伊月は苛立ちながらパソコンに向かっていた。最近、午後は書斎でなく、もっぱらテレビをつけながらダイニングテーブルで仕事をするようになってしまった。今日は金曜日、本来は『おまかせ! ステーション』に笹井のコーナーはないのだが、台風が近付いているため番組の内容を変更してお送りされており、都内各地の中継に若手のアナウンサーが駆り出されていた。
あれから、何度か連絡をした。改めて飯でも行こうよ、と言ってみたものの、ありがとうございますと社交辞令のような返事があっただけ。いくつか具体的な日時を挙げても、予定が合わないのでとかわされ続けて二週間。伊月自身もまた次の締め切りが迫ってきていて、きらりのところに行く時間すら取れない。
窓の外は風雨がすごい。高層階の窓は容赦なく叩きつける雨風で滝のようだった。東京タワーも滲んで、霞んで、良く見えない。
新橋駅前に配置されたらしい笹井は、ヘルメットに雨合羽姿でいつもの笑顔はなく、神妙な面持ちでリポートをしていた。交通の乱れによって帰宅が困難になりそうなサラリーマンに声を掛けた様子が収録映像で流れ、新橋駅前からお伝えしました、と締めくくられた。続いて上陸間近だという静岡の映像に切り替わったが、こちらは見ているだけで危険そうだ。スタジオの進行役も「無理せず安全なところに」と断りを入れている。

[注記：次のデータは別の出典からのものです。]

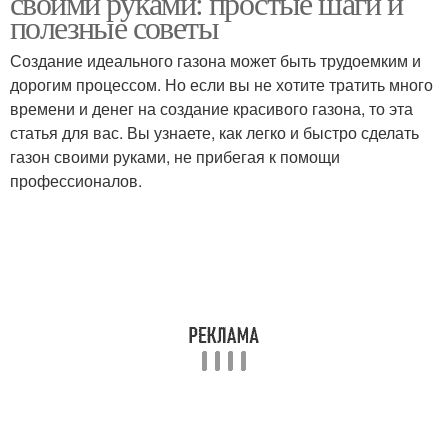
своими руками: простые шаги и
полезные советы
Создание идеального газона может быть трудоемким и
дорогим процессом. Но если вы не хотите тратить много
времени и денег на создание красивого газона, то эта
статья для вас. Вы узнаете, как легко и быстро сделать
газон своими руками, не прибегая к помощи
профессионалов.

台風の現地中継など、以前は馬鹿馬鹿しいと思っていた。そんなにセンセーショナルな映像が欲しいか、と穿った見方をしていた。しかし今は180度違う。真剣な表情に胸を打たれ、その身の安全を願ってしまう。人間とは愚かなものだ。自分や自分の大切な人の身にふりかかってこないと、心を寄せることすらできない。

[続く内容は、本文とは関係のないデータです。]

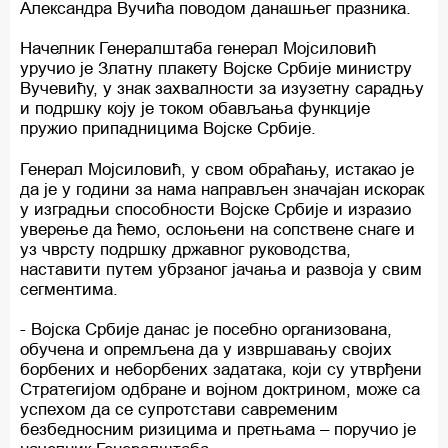
Александра Вучића поводом данашњег празника.
Начелник Генералштаба генерал Мојсиловић
уручио је Златну плакету Војске Србије министру
Вучевићу, у знак захвалности за изузетну сарадњу
и подршку коју је током обављања функције
пружио припадницима Војске Србије.
Генерал Мојсиловић, у свом обраћању, истакао је
да је у години за нама направљен значајан искорак
у изградњи способности Војске Србије и изразио
уверење да ћемо, ослоњени на сопствене снаге и
уз чврсту подршку државног руководства,
наставити путем убрзаног јачања и развоја у свим
сегментима.
- Војска Србије данас је посебно организована,
обучена и опремљена да у извршавању својих
борбених и неборбених задатака, који су утврђени
Стратегијом одбране и војном доктрином, може са
успехом да се супротстави савременим
безбедносним ризицима и претњама – поручио је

大切な人、か。再び窓の外に視線を移す。雨に濡れていればかわいそうに思うし、危険なことをしていれば心配だ。それは、ただの他人ではなく、大切な誰かに対する感情に近いということに、気付いてはいる。
しかし好きかと言われると、少し困る。好きだと言われて悪い気はしないが、でも、後ろめたさがある。
十年。十年ずっと好きでした、か。十個も年下の、自分の作品のファンだという若者に対して、どう接するのが正解なのか、未だに分からずにいる。
十年前、地元から上京してあの本を書いていた頃は、誰かに寄り添いたくて、誰かに寄り添って欲しくて、その思いをひたすら綴っていた。その本が知らず知らずのうちに昔の彼に寄り添っていたことは、伊月にとっても喜ばしいことだった。しかし、今の自分はどうだろうか。彼の思いに寄り添えているのか。向き合えているのか。
ざあ、と大きな音がして雨粒が窓を打ち付ける。彼は今日帰れるのだろうか。雨に濡れたまま、風邪を引いてはいないだろうか。
会いたい、ような気がした。ここから新橋駅まで、車ならほんの十分もかからない距離だ。今そこにいるのに、走って会いに行けない相手というのは不思議なものだ。画面の中の人。さしづめ彼にとって自分は、本の中の人か。
台風が過ぎたら連絡しよう。画面の中と本の中ではなく、もう一度直接会って話がしたい。どうしてそんな風に思うのかを、もう一度会って確かめたい。
台風七号は進路を北北東に変え、夜半にも静岡県に上陸する見込みとのことだった。